Mutational status provides prognostic information, and adjuvant therapy is not recommended in imatinib-insensitive D842V-mutated GIST, regardless of risk.
Adjuvant imatinib treatment is considered in wild-type GISTs, lacking a detectable KIT or PDGFRA mutation, which may be less sensitive to imatinib than most GISTs with a mutation.
Cases of neurofibromatosis type 1-associated GIST strongly express KIT, and are usually indolent in nature.
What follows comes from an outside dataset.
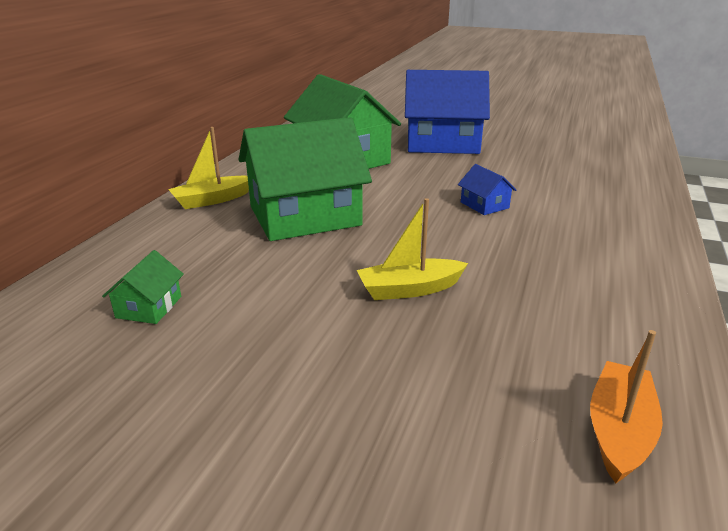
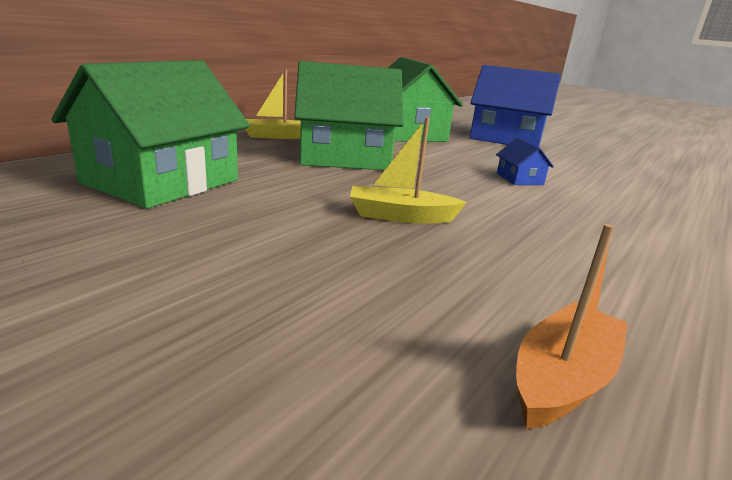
camera: 15 degrees right, 5 degrees down
green house [102,250,184,324] -> green house [51,60,250,209], size x2.44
The optimal duration of adjuvant imatinib therapy is still not known, but treatment for 3 years of duration as a standard of care in high-risk operable GISTs is recommended.
Patients who discontinue treatment in the metastatic setting and progress can achieve response upon retreating with imatinib.
CT or magnetic resonance imaging (MRI) of the pelvis or abdomen to detect recurrence is recommended every 6 months during adjuvant therapy.
The high risk of recurrence following discontinuation of adjuvant imatinib is 2-years.
Recurrence is rare after the 10th year of follow-up.
Long-term survival of patients with metastatic GIST is associated with low tumor burden, making early detection of GIST recurrence important.
Patients with plasma imatinib levels <1100 ng/mL have a lower response rates and a shorter time to disease progression compared to patients with plasma levels >1100 ng/ml, and there is a wide interpatient variability in plasma levels.
Severe side-effects, grade 3–4, occurred in one-third of patients treated with adjuvant imatinib therapy for 3 years, compared with 20% of patients treated for 1 year.
Over 3 years, the most frequently occurring adverse events were: anemia (80%) and periorbital edema (74%), elevated lactate dehydrogenase (60%), diarrhea (54%), nausea (51%), muscle cramps (49%), fatigue (48%) and leukopenia (47%).
In the SSGXVIII/AIO trial, 25.8% and 12.6% of the patients assigned to the 36-month and 12-month arms, respectively, discontinued imatinib for another reason than GIST recurrence.
The optimal duration of adjuvant therapy in GISTs is not known, and speculation is that some patients may benefit from lifelong therapy.
Pazopanib hows significant activity in GIST in patients resistant to imatinib and sunitinib (PAZOGIST Study).
Avapritinib is a kinase inhibitor that is approved for the treatment of unresectable or metastatic gastrointestinal stromal tumors harboring PDGFRA exon 18 mutations.
Sunitinib and Stivarga are additional effctive agents.
TKI resistance develops through the emergence of secondary resistance, mutations in KIT.
TKI response varies with different molecular manifestations of KIT and PDGFRA.
Wild type GIST is generally unresponsive to kinase inhibitor therapy.
WT GIST primarily affects young females, and is multifocal, but is indolent.
WT GIST primary tumor is generally gastric in location.
WT GIST along with paraganglioma is a component of the Carney-Stratakis syndrome, an inherited predisposition syndrome caused by germline mutations in this succinyl dehydrogenase subunit B,C or D.